The man receded; the wolf remained.

Miles later, when he began to slow, she looked around. Scanned the ground. Waited for the pattern to—

Her wings cupped air, angled into a dive. She burst past low branches, talons closing tight around a rabbit. It thrashed, screamed, and then stilled beneath her crushing grip.

She flew with it to where he was running, landed forty yards in front of him, feathers still puffed. Laid the rabbit down and met his feral gaze with the primeval wild in her own.

Flared her wings. Folded them.

The wolf slowed and prowled closer, golden eyes locked on hers. He lowered his head, sniffed, and nudged the kill toward her with the tip of his nose. She tore the fur, ripped free the first bite, and then stepped back.

His teeth sank in, blood darkening the fur of his muzzle, and she stepped forward again.

They traded back and forth, no dominance, no protocol. Just hunger and breath. Fur and feathers.

No pack rules here. No human words. Just two hunters sharing a kill.

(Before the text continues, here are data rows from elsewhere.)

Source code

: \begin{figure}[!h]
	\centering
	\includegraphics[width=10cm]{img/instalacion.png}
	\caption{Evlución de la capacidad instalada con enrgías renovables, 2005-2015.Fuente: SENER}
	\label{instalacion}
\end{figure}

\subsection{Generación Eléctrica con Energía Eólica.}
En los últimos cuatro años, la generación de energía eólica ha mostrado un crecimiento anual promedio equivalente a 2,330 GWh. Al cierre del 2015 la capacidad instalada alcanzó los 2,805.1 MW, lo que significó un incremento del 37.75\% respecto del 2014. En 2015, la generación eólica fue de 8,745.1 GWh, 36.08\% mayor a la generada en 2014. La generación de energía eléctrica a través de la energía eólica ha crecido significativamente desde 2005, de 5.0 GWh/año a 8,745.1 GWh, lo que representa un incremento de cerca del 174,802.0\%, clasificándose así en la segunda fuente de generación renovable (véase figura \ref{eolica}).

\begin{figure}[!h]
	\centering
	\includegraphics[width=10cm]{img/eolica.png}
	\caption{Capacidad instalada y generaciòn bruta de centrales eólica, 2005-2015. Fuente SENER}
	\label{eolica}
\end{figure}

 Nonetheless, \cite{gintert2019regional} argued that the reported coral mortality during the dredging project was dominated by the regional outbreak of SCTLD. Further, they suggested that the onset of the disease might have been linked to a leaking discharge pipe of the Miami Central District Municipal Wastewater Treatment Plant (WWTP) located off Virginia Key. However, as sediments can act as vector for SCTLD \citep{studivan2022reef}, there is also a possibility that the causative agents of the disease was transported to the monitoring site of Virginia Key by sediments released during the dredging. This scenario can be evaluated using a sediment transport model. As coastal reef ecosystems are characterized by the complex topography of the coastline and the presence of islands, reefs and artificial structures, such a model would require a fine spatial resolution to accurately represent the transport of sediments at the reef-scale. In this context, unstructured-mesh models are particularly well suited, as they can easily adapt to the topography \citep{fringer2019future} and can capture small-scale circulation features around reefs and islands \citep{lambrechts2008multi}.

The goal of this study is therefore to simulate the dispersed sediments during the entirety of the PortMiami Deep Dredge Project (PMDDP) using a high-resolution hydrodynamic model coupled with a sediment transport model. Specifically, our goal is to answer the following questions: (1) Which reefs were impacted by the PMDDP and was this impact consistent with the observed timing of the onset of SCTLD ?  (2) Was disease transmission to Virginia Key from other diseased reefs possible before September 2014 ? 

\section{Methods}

When the carcass was stripped clean, he licked his muzzle, and then he licked the blood from her beak with quiet acknowledgment and bone-deep acceptance.

It had nothing to do with seduction, and it struck her how few people would ever understand this moment. Not as metaphor. Not as kink. Not as foreplay. Just…this.

She trembled at the intimacy of it: rough tongue, primal trust.

He tipped his head back and howled, long and low, pulling power from the earth, and pain from somewhere deeper.

She screamed with him, wings flared wide.

For a heartbeat, the forest seemed to pulse with them. Deepening twilight, brutal winter evening, but the magic of it burned hot in their bones.

They weren’t owner and fucktoy tonight, they were hawk and wolf.

He turned first, loping west. She rose with the air and circled above, his shadow running below hers across the frostbitten earth.

A third of the way back, movement caught her eye. Another wolf, low and fast — all broad shoulders and steady confidence. Kenny.

She screamed a greeting and his head jerked up, gaze locking on hers in an instant.